Question: My peonies are hardy this year with one exception, the little ants that usually nurture my buds have been very limited in number and replaced by hornets all over the buds. Although I have had an exceptional number of buds and will have many flowers, just as many have dried out. They look like the moisture has been sucked out of them at the very first stages of the bud. Are the hornets preventing the little ants to do their thing? Are the hornets in any way harmful to the buds? Dian?

Answer: The hornets are probably competing with the ants for the sweet nectar the plant produces. Bees, wasps and hornets are all considered beneficial insects for their pollinating abilities, so I wouldn't discourage the hornets.

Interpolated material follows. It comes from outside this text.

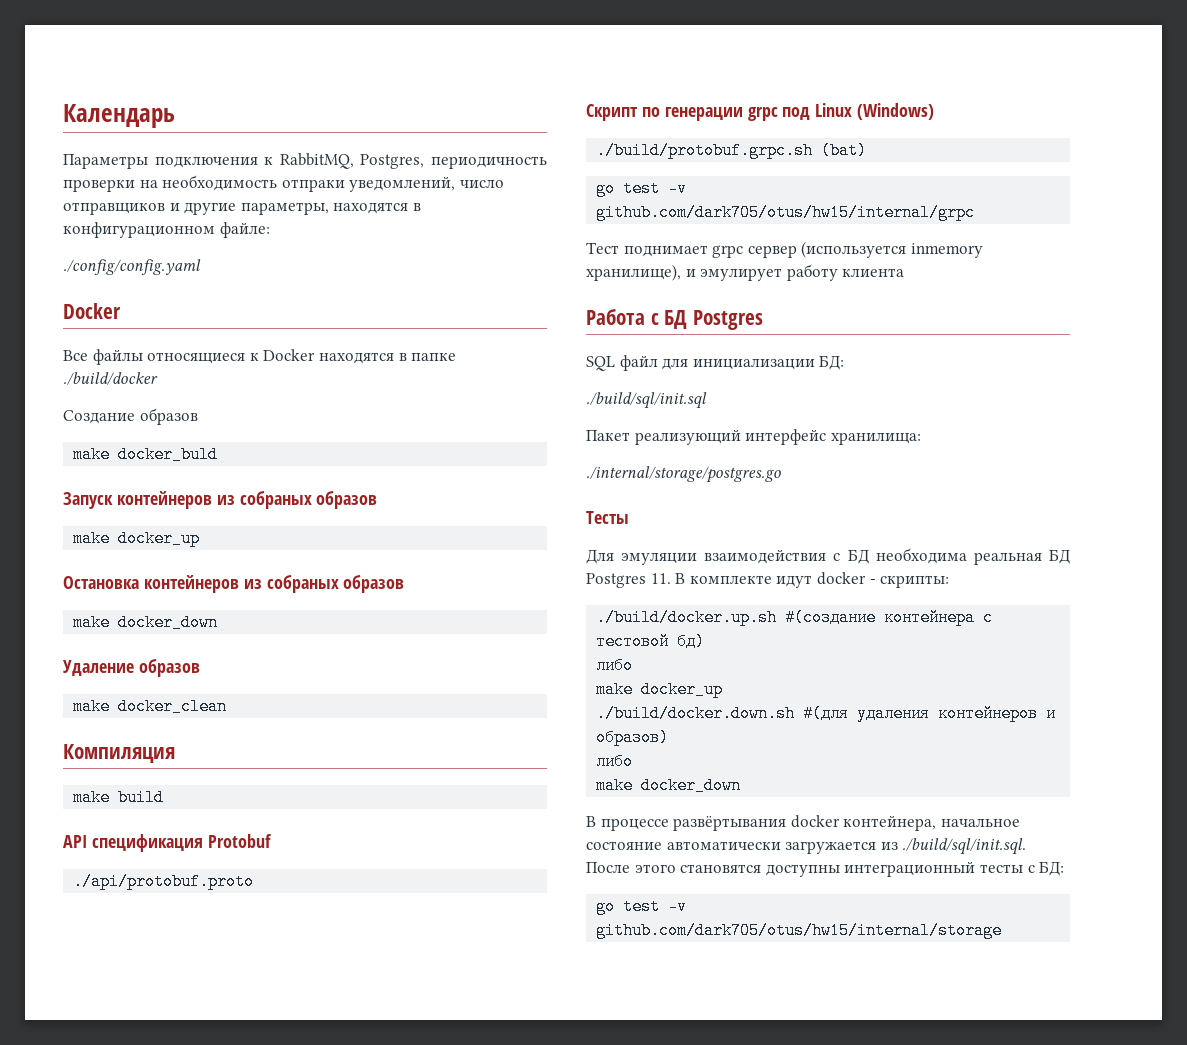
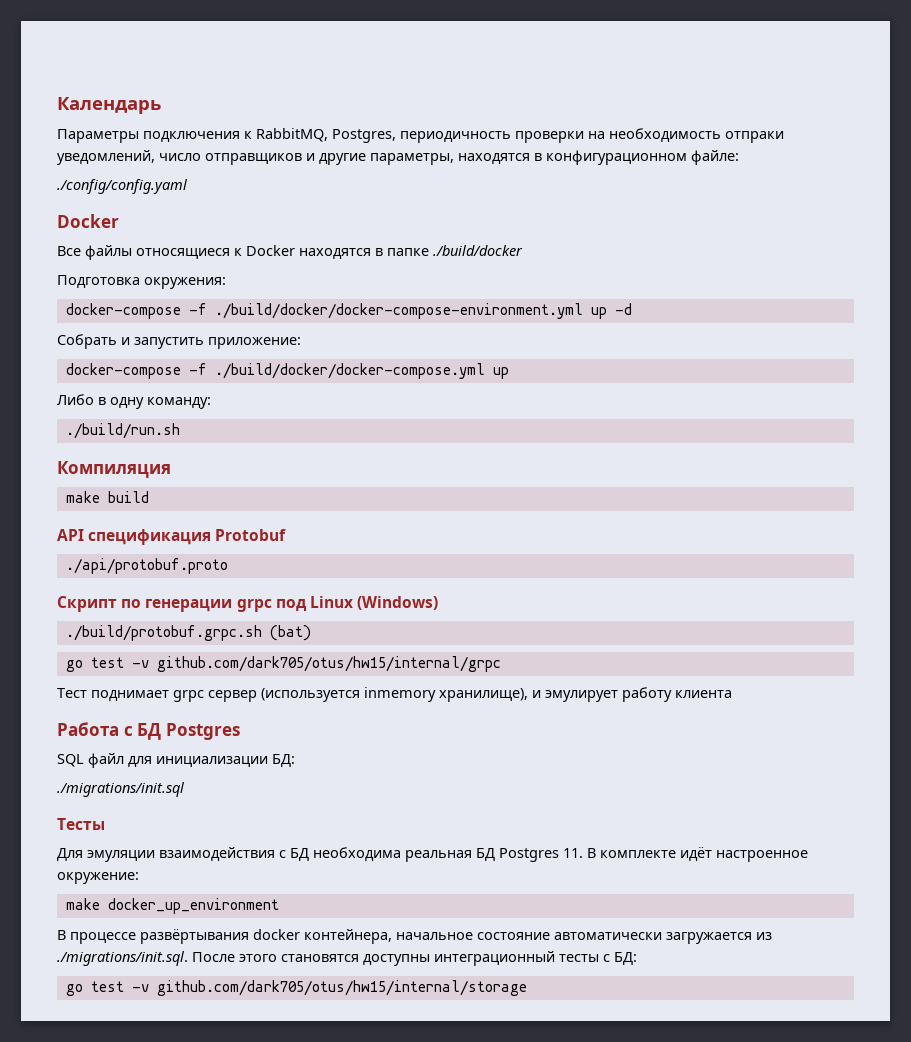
[63,408,198,425] [73,446,219,463] [63,491,378,509] [73,530,201,547] [63,575,405,593] [73,614,219,631] [63,659,200,677] [73,698,228,715] Создание образов // make docker_buld // Запуск контейнеров из собраных образов // make docker_up // Остановка контейнеров из собраных образов // make docker_down // Удаление образов // make docker_clean -> [57,275,226,289] [65,303,632,319] [57,334,301,349] [65,363,509,379] [57,394,211,409] [65,423,180,439] Подготовка окружения: // docker-compose -f ./build/docker/docker-compose-environment.yml up -d // Собрать и запустить приложение: // docker-compose -f ./build/docker/docker-compose.yml up // Либо в одну команду: // ./build/run.sh
[586,392,707,409] [586,429,921,445] [586,466,781,483] ./build/sql/init.sql // Пакет реализующий интерфейс хранилища: // ./internal/storage/postgres.go -> [57,782,185,797] ./migrations/init.sql
[776,572,950,588] [596,609,993,626] [596,633,706,650] [596,658,633,674] [596,681,724,698] [596,705,1056,722] [596,729,670,746] [596,754,633,770] [596,777,742,794] идут docker - скрипты: // ./build/docker.up.sh #(создание контейнера с тестовой бд) // либо // make docker_up // ./build/docker.down.sh #(для удаления контейнеров и образов) // либо // make docker_down -> [680,847,808,862] [57,872,139,884] [65,898,279,914] идёт настроенное окружение: // make docker_up_environment
[902,838,1027,855] ./build/sql/init.sql. -> [57,951,188,966] ./migrations/init.sql.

There is no scientific evidence that peonies will not bloom without the help of ants, but it's a widespread rumor that's commonly accepted as fact. If some of the flowers turn brown before opening, your plant may have the fungal disease Botrytis. If the buds are failing to mature, your plant may be developing more buds than it can possibly open. Cut off the brown and dried buds and remove them from the garden, to avoid the potential spread of any disease that might be present. If weather is especially humid, watch for signs of mildew or fungus on the leaves and flowers and pinch or cut them off immediately.